113P - Characteristics of homologous recombination deficiency (HRD) in paired primary and recurrent high-grade serous ovarian cancer (HGSOC)

Date 10 October 2016
Event ESMO 2016 Congress
Session Poster display
Topics Translational Research
Basic Principles in the Management and Treatment (of cancer)
Presenter Jai Patel
Citation Annals of Oncology (2016) 27 (6): 15-42. 10.1093/annonc/mdw363
Authors J. Patel1, J. Sehouli2, K. Timms3, C. Solimeno3, J. Reid3, J. Lanchbury3, I. Braicu2, S. Darb-Esfahani2, M. Ganapathi1, R. Ganapathi1
  • 1Pharmacology, Levine Cancer Institute, 8204 - Charlotte/US
  • 2Department Of Gynecology, Charité / University Hospital Berlin, Berlin/DE
  • 3Clinical Research, Myriad Genetics Inc, 84108 - Salt Lake City/US



Recently, a 3-biomarker homologous recombination deficiency (HRD) score has been shown to predict response to DNA damaging therapies in patients with HGSOC, where patients with a high HRD score (≥42) and/or BRCA1/2 mutation show improved response. In order to evaluate whether changes in tumor biology can impact the prognostic value of this HRD score, we investigated the characteristics of HRD in paired primary and recurrent HGSOC specimens.


HRD scores were evaluated in paired primary and recurrent specimens of HGSOC from 55 patients treated with adjuvant carboplatin and paclitaxel. BRCA1/2 mutation and BRCA1 methylation (including loss of heterozygosity (LOH) status), and HRD scores were characterized using tumor DNA-based assays.


Here we present the results of the initial analysis performed for the first 25 patients. Data for 19 complete primary-recurrent pairs were available for comparative analysis (7/50 samples failed HRD analysis). BRCA mutations were detected in 12% (3/25) of tumors, all of which occurred in BRCA1 and contained LOH at BRCA1. There was no mutation reversion in recurrent samples. Overall, 9 primary-recurrent pairs had high HRD scores, including all 3 mutant pairs. There was a high degree of correlation for all HRD scores in primary and recurrent samples (Pearson correlation coefficient 0.953). Scores for recurrent tumor samples were somewhat more likely to be higher than in the primary (mean = 2.6), but the difference was not significant (p-value = 0.11). The complete analysis will include data from paired primary and recurrent tumors from an additional 30 patients. This will allow more thorough investigation of how changes in the genomic profile of primary and recurrent tumors may impact the HRD score.


Here we show that the 3-biomarker HRD score was not impacted by changes in the genomic profile of paired primary and recurrent tumor samples. This suggests that that testing recurrent HGSOC tumors will not alter treatment strategies relative to analysis of the primary tumor. Additional analysis will reveal whether the trends observed in this initial analysis are maintained in a larger cohort.

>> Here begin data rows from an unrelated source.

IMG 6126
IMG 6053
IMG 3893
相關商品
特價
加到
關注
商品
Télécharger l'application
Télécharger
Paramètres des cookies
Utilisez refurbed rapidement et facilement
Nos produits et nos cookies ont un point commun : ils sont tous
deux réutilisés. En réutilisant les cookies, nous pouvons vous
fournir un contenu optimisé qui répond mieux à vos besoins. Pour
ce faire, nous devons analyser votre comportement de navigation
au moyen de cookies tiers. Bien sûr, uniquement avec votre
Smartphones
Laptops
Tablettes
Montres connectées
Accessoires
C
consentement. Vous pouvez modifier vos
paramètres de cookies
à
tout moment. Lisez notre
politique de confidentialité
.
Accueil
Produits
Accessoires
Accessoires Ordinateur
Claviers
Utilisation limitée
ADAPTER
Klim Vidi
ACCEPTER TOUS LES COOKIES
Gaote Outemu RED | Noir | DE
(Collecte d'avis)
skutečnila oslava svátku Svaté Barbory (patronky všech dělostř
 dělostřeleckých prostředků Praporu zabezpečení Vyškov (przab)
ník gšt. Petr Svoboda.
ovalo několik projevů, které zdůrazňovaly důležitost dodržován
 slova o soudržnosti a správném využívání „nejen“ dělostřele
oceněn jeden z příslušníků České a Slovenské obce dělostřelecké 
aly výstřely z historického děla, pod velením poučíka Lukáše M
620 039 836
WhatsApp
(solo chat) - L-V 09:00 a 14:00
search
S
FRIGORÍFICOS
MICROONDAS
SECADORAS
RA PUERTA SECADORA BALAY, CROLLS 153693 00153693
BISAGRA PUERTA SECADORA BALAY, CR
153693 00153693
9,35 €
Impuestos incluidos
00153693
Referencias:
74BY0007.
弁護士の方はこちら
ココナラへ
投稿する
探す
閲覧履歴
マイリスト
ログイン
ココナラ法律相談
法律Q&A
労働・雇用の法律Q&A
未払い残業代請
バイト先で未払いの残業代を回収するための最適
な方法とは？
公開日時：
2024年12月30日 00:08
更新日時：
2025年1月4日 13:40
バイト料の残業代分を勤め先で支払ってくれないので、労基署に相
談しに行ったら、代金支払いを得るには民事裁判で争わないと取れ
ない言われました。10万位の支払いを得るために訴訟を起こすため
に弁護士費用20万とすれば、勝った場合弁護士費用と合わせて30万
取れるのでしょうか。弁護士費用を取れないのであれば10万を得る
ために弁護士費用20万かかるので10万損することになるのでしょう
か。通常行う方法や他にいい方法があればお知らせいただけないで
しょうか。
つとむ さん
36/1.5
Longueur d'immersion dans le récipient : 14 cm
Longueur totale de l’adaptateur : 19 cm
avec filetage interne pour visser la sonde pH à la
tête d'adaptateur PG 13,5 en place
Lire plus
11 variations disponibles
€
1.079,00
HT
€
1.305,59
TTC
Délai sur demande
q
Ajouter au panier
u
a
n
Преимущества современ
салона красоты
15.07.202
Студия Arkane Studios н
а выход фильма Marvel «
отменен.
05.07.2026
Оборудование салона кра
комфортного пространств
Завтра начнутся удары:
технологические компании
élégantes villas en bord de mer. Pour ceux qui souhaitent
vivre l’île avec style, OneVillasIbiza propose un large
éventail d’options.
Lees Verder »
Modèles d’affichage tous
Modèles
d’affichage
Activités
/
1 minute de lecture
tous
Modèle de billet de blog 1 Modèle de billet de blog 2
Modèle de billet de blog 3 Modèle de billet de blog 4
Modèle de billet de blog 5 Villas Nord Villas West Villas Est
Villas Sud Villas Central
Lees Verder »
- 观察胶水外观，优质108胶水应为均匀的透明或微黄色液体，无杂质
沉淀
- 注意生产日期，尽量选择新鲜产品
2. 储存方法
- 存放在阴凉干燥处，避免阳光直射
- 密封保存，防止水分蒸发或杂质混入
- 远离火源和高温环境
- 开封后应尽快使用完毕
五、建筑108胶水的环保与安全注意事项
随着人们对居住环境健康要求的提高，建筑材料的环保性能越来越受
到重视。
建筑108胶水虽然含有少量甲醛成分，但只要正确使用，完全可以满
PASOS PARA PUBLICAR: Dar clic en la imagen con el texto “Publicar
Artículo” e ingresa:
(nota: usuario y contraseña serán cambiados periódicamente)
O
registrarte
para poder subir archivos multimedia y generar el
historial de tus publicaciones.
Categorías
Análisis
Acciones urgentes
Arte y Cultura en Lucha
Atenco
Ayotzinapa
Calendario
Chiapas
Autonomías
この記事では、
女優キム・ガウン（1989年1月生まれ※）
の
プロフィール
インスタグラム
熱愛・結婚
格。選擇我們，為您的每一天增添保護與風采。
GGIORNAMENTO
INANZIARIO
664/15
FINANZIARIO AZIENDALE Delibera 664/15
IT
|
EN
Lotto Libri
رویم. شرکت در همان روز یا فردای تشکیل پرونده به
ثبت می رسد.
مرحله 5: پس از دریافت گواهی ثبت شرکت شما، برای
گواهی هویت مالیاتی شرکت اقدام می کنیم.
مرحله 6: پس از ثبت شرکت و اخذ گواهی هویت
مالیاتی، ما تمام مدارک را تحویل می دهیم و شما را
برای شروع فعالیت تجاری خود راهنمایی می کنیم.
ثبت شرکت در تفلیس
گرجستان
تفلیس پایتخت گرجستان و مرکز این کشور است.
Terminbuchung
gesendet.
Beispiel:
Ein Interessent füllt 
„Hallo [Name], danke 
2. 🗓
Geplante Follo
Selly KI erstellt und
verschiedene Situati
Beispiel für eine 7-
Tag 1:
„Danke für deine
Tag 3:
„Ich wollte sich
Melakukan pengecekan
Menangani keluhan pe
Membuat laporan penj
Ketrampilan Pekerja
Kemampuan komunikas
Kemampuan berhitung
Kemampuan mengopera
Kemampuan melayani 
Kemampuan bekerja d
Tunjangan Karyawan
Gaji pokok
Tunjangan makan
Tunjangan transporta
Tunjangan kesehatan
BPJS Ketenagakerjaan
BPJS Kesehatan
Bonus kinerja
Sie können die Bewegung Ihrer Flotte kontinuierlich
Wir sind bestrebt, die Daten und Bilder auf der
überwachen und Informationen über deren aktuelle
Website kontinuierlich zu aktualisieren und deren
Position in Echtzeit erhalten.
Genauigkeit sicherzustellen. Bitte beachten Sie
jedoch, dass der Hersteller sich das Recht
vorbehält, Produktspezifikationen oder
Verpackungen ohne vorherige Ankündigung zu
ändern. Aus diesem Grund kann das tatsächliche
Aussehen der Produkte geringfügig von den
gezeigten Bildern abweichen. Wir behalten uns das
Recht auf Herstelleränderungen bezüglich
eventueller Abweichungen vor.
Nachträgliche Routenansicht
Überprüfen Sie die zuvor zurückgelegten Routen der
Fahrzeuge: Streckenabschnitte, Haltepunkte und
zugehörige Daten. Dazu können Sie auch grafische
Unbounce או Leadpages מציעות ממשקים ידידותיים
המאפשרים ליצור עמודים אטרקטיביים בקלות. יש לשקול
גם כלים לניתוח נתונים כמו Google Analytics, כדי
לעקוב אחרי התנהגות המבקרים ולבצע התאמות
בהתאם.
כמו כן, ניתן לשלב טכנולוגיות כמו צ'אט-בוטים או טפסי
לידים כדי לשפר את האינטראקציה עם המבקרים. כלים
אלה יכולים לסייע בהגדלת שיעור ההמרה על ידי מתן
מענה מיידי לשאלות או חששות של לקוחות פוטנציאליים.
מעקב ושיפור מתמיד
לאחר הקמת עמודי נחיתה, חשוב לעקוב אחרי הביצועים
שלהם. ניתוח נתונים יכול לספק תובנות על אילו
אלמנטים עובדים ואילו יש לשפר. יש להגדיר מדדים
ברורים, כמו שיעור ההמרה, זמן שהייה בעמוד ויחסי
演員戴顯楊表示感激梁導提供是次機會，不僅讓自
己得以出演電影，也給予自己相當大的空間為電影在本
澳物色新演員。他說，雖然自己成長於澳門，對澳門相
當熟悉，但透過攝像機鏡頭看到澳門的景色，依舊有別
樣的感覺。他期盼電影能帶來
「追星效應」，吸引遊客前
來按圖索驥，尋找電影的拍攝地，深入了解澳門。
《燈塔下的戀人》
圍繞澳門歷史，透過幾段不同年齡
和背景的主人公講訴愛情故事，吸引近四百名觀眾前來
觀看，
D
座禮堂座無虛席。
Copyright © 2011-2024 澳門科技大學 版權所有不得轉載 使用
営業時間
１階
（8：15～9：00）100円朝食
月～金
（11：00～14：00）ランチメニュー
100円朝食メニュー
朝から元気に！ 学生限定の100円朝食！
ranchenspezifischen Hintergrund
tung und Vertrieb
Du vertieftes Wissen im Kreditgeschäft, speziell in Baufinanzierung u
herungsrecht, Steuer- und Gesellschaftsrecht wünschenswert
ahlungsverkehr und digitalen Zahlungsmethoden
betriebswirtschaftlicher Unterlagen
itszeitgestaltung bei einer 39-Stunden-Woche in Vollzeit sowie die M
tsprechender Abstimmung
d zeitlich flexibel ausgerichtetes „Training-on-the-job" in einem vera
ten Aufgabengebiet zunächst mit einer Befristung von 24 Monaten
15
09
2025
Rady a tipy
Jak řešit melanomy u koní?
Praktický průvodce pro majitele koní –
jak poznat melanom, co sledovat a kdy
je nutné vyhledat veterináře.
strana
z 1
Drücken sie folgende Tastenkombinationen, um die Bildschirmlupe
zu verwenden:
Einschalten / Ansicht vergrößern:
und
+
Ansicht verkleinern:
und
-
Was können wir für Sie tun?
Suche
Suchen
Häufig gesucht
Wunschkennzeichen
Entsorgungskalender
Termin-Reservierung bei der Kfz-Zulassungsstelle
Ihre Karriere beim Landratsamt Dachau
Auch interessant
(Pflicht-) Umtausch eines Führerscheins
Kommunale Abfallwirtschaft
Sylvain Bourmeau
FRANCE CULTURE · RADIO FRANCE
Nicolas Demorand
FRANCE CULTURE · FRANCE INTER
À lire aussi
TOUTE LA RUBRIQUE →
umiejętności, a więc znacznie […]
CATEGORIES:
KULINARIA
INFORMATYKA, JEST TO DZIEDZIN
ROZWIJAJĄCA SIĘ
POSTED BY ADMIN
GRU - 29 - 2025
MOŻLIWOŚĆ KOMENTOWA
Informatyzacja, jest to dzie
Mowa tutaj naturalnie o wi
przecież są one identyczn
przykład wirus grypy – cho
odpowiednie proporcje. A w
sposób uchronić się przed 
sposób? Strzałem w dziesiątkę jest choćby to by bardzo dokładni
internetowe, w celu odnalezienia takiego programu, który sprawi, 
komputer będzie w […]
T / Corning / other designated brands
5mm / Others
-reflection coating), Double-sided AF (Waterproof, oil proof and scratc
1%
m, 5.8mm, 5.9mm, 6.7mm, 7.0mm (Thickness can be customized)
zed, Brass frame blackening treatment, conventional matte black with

Clinical trial identification


Legal entity responsible for the study



Myriad Genetics


J. Patel: Consultant, BTG; Research Funding, Myriad Genetics; Travel, accommodations. J. Sehouli, S. Darb-Esfahani, M. Ganapathi, R. Ganapathi: Research Funding, Myriad Genetics, Inc. K. Timms, C. Solimeno, J. Reid: Myriad employee, salary and stock options. J. Lanchbury: Employee of Myriad Genetics, Inc. Receives salary and stock options as compensation. I. Braicu: Research Funding, Myriad Genetics, Inc.